Personally, I was too busy playing D&D to get into GW 3E, and 4E just seemed like a retread. At the time the 5E/Alternity came out, I skipped it, though I did come back later and buy it (I only tried it recently, but did like it). I picked up 6E because it was based on d20, and I mostly like it but I was a little disappointed by the WW "edge" they tried to build into it.

My problem always seem to be finding someone interested in giving the game a go. Prior to Fallout 3's release, I couldn't find a group interested in running Apocalyptic gaming since about the time of Road Warrior.

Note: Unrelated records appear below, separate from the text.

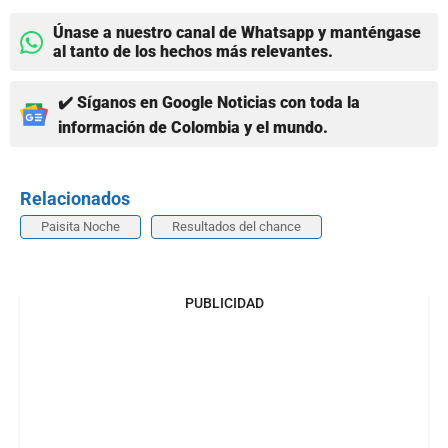
Únase a nuestro canal de Whatsapp y manténgase
al tanto de los hechos más relevantes.
✔️ Síganos en Google Noticias con toda la
información de Colombia y el mundo.
Relacionados
Paisita Noche
Resultados del chance
PUBLICIDAD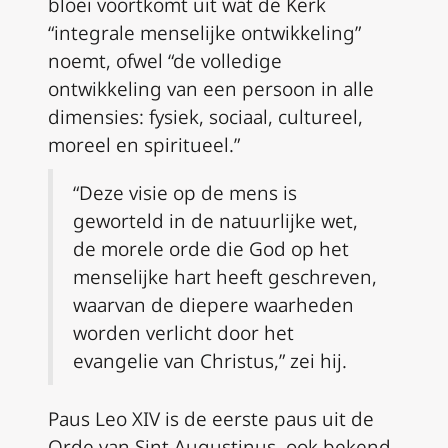
bloei voortkomt uit wat de Kerk
“integrale menselijke ontwikkeling”
noemt, ofwel “de volledige
ontwikkeling van een persoon in alle
dimensies: fysiek, sociaal, cultureel,
moreel en spiritueel.”
“Deze visie op de mens is
geworteld in de natuurlijke wet,
de morele orde die God op het
menselijke hart heeft geschreven,
waarvan de diepere waarheden
worden verlicht door het
evangelie van Christus,” zei hij.
Paus Leo XIV is de eerste paus uit de
Orde van Sint Augustinus, ook bekend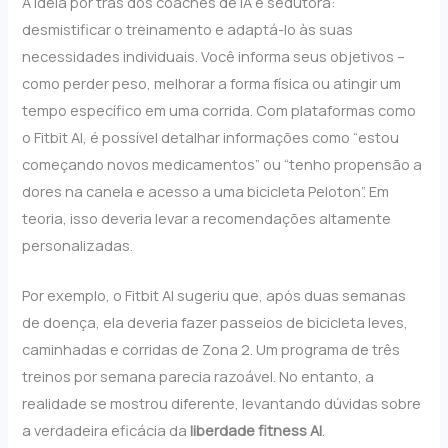
A ideia por trás dos coaches de IA é sedutora:
desmistificar o treinamento e adaptá-lo às suas
necessidades individuais. Você informa seus objetivos –
como perder peso, melhorar a forma física ou atingir um
tempo específico em uma corrida. Com plataformas como
o Fitbit AI, é possível detalhar informações como “estou
começando novos medicamentos” ou “tenho propensão a
dores na canela e acesso a uma bicicleta Peloton”. Em
teoria, isso deveria levar a recomendações altamente
personalizadas.
Por exemplo, o Fitbit AI sugeriu que, após duas semanas
de doença, ela deveria fazer passeios de bicicleta leves,
caminhadas e corridas de Zona 2. Um programa de três
treinos por semana parecia razoável. No entanto, a
realidade se mostrou diferente, levantando dúvidas sobre
a verdadeira eficácia da
liberdade fitness AI
.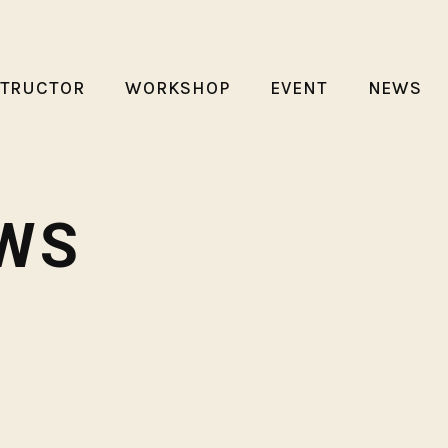
STRUCTOR
WORKSHOP
EVENT
NEWS
WS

* At the time, I had just recently read Watership Down, so I was greatly influenced by that to make a "humanoid rabbit" character, also hoops have become my favorite gamma world critter.
 

I started with Omega World, which was the best of the Polyhedron mini-games. In fact, I bought multiple copies of the magazine and the pdf of it, just so I could have additional copies of the random PC generation tables for people to use.

At one point, I owned the Alternity version of GW, but I never played it. I love Alternity, but the GW book just didn't inspire me.

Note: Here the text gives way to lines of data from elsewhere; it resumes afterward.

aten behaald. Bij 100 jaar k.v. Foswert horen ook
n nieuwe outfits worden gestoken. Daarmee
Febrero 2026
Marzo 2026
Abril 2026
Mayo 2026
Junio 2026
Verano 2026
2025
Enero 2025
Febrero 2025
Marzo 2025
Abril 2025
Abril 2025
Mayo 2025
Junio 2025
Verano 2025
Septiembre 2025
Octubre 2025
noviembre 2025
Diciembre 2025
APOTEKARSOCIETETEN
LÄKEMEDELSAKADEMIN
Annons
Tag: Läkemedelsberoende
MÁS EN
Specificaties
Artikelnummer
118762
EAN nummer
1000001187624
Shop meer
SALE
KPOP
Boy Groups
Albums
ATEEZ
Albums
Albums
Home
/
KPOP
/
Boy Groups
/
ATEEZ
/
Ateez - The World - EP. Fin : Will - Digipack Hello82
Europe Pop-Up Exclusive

I never owned the S&S books, I had no need for them.
 

I got in with 2e though it was a short game. Picked up different eds from time to time. Still have the Alternity version and just bought an extra copy a month or so ago.
 

I played the hell out of 2e and 3e, sometimes for marathon weekend sessions. 4e was interesting to me, but I decided the character advancement rules were kind of wack or something, if I am recalling correctly.
 

I think I played 1E. I was pretty young, and I may not have actually played it, but I remember rolling characters and drawing pictures of my crazy plant guy.

I remember wanting to play it after seeing Thundarr the Barbarian cartoons. Even as a kid at the time I thought the show's premise was amusing -- back in the 80's everyone thought the world would end via nukes, not some environmental disaster. Ha ha ... erm, yeah...

Oh and the cartoon said the world basically ended in 1994.
 

I started with Omega World, which was the best of the Polyhedron mini-games. In fact, I bought multiple copies of the magazine and the pdf of it, just so I could have additional copies of the random PC generation tables for people to use.

I didn't know there was a pdf. Just bought it to go with my 2 print copies. I would really love to see Omega World reprinted as an OGL game.